Another Cloudy Day 11/30


One positive thing about my seasonal job: It has ordered the rest of my day so that I know that anything I want to do I need to squeeze into a finite set of hours, particularly in the morning.

Since this is the last day of November, the local county compost dump is closing after today, which meant that I had to finish raking the leaves today. Also, I needed to purchase a new set of tires today to take advantage of an American Express rebate. Finally, I hear there's snow coming Saturday, and I looked at my really dirty car and figured I should get it washed.

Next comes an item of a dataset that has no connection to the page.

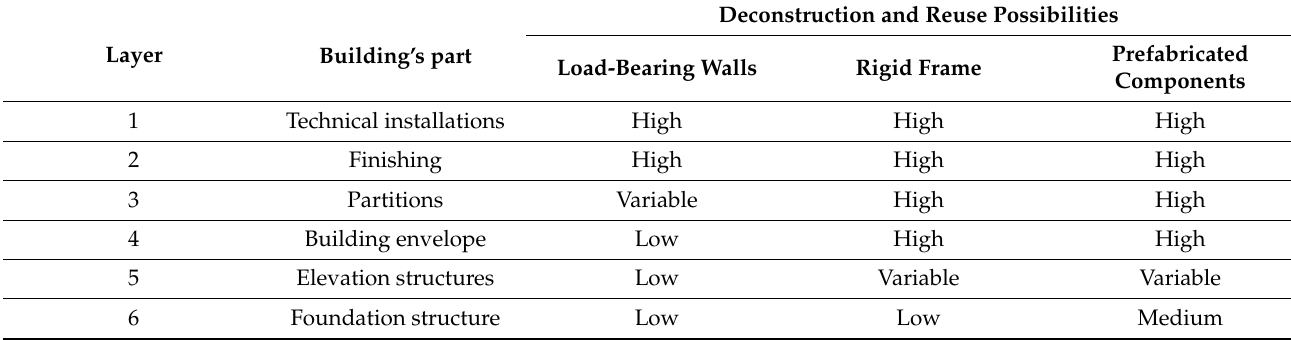
Table 5. Deconstruction and reuse potential for the constructive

So as I was spending four hours this morning dumping bags of leaves, buying tires and then dropping off the rebate in the mail, going to Target to pick up Grandmother's medications and trying out Burger King's Chef's Burger (pretty good, but the best part is the apple-smoked bacon), I kept looking up at the sky. The sun was out this morning as I was gathering the leaves, but ever since I got in my car it was overcast -- perfectly overcast.

I love cloudy autumn days like this -- or at least used to. I don't know when I decided I liked it, or when I realized it, but to me, a cloudy day is perfect for fall. Cool temperatures but not too cold, no allergies I have to suffer from, and all the beautiful leaves blazing in hot colors as they lie on the ground. The lack of sun tempers my anxiety. Things just feel ... stable in this tableau. Maybe that's why I like it so much: It means that things are alright.

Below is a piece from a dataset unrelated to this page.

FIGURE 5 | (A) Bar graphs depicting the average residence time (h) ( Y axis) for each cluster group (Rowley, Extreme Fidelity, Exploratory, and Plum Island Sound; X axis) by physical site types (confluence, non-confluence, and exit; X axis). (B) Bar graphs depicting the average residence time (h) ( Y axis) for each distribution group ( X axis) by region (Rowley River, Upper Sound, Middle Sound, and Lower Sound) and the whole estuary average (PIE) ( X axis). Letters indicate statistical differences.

But things are not alright. The Store is closing. Grandmother is ailing. She and my parents are fighting, and the house has been an empty, lonely, unloving home for a long, long time. So now, when I look up and see what had always been the perfect setting, I am sad for the changes going on in my life, the things out of my control that will give me pain and suffering. And that's why it hurts so much more: What used to be a scene of comfort is now a trigger for depression.